Ask Catalyst: How Does Insight Predict Handle ‘Bad’ Decisions By Reviewers?

[Editor’s note: This is another post in our “Ask Catalyst” series, in which we answer your questions about e-discovery search and review. To learn more and submit your own question, go here.]

We received this question:

Ask_Catalyst_MN_How_Does_Insight_Predict_Handle_Bad_Decisions_By_Reviewers-04I understand that the QC feature of Insight Predict shows outliers between human decisions versus what Predict believes should be the result. But what if the parties who performed the original review that Predict is using to make judgments were making “bad” decisions? Would the system just use the bad training docs and base decisions just upon those docs?

Similarly, what about the case where half the team is making good decisions and half the team is making bad decisions? Can Insight learn effectively when being fed disparate results on very similar documents?

Can you eliminate the judgments of reviewers if you find they were making poor decisions to keep the system from “learning” bad things and thus making judgments based on the human errors?

Today’s question is answered by Mark Noel, managing director of professional services. 

Most of your questions can be addressed by describing what our head research scientist Jeremy Pickens likes to call the “Tolstoy Principle.”  In Anna Karenina, Tolstoy wrote, “All happy families resemble one another, each unhappy family is unhappy in its own way.”

When using Predict to continuously rank documents, such as for responsiveness, all responsive documents tend to be alike while the non-responsive ones tend to be non-responsive in a great many different ways. This leads to a counter-intuitive effect with training documents.  If half of your reviewers are making good calls and half are making bad calls, they don’t evenly balance each other out.
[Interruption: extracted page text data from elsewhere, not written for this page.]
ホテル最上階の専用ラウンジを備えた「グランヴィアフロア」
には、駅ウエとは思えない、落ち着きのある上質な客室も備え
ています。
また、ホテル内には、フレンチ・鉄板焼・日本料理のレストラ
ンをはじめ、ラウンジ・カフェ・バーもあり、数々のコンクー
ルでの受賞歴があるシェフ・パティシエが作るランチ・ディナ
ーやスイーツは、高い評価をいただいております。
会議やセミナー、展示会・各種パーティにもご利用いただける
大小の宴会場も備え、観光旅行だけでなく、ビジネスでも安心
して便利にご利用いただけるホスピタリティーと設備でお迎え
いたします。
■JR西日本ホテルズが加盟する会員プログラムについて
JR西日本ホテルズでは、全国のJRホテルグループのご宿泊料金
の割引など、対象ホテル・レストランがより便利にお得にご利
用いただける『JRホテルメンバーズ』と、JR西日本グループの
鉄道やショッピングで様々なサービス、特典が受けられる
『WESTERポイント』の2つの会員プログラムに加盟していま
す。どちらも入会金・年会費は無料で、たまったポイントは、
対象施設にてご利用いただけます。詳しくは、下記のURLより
Instead, the consistently coded documents will have a stronger pattern of similarity than the poorly coded documents, and the noise from the poorly coded documents tends to get filtered out as the algorithm learns (which is every time newly judged documents are made available for it to use). Put another way, the algorithm can distill the pattern from the (more) properly coded documents, while noisy documents have no pattern to distill because they tend to be much more diverse conceptually — each being non-responsive in its own way.

Another finding from our research on actual case data is that documents where a reviewer and a more senior QC attorney disagree tend to be borderline cases. That is, they’re not totally wrong, and the somewhat-responsive parts of the documents are alike while the somewhat non-responsive parts are more varied. This gives rise to a similar effect, because documents that are close-but-not-quite responsive still tend to display a pattern that the algorithm can latch onto and distill out.
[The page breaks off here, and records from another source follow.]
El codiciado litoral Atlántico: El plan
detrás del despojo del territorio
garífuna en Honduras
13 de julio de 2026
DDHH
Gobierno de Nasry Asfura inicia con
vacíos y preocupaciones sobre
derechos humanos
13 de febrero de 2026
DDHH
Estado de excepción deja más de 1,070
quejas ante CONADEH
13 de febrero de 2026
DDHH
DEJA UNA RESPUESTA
In one experiment we ran, we trained multiple Predict classifiers using only those documents that the first-pass reviewers got wrong according to the expert doing QC. Even then, the Predict classifier was able to detect the pattern and train effectively at almost the same rate as when using the expert’s judgments. It wasn’t quite as good, but it was a lot closer than most people would expect, and was way better than random.
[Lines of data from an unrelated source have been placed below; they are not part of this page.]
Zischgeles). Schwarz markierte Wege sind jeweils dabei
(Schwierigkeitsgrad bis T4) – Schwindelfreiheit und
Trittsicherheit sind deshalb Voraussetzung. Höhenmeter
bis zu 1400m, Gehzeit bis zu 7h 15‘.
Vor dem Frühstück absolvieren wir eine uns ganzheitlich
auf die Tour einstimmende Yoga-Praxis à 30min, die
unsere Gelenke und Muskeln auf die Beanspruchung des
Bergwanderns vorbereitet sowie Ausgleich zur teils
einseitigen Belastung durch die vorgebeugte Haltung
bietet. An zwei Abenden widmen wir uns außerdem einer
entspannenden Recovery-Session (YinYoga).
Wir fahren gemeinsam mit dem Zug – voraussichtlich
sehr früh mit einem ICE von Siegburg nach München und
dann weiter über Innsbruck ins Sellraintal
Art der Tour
So once the responsiveness pattern is distilled by the Predict engine, any outlier documents will stand out pretty strongly, and will get caught in the QC algorithm’s net. Because of the Tolstoy Effect, the system is not as sensitive to reviewers making poor decisions. Rather than exclude a reviewer’s decisions, we use the reporting from the QC phase to identify reviewers who are being overturned a lot on QC so that the review manager or supervising attorney can get with them to make sure they’re on the same page as the rest of the team.

We could go through and pull those reviewers’ seeds later, but it usually doesn’t prove to be necessary, and it doesn’t make much of a difference in Predict’s performance unless the reviewer is really off-base and the review team is very small.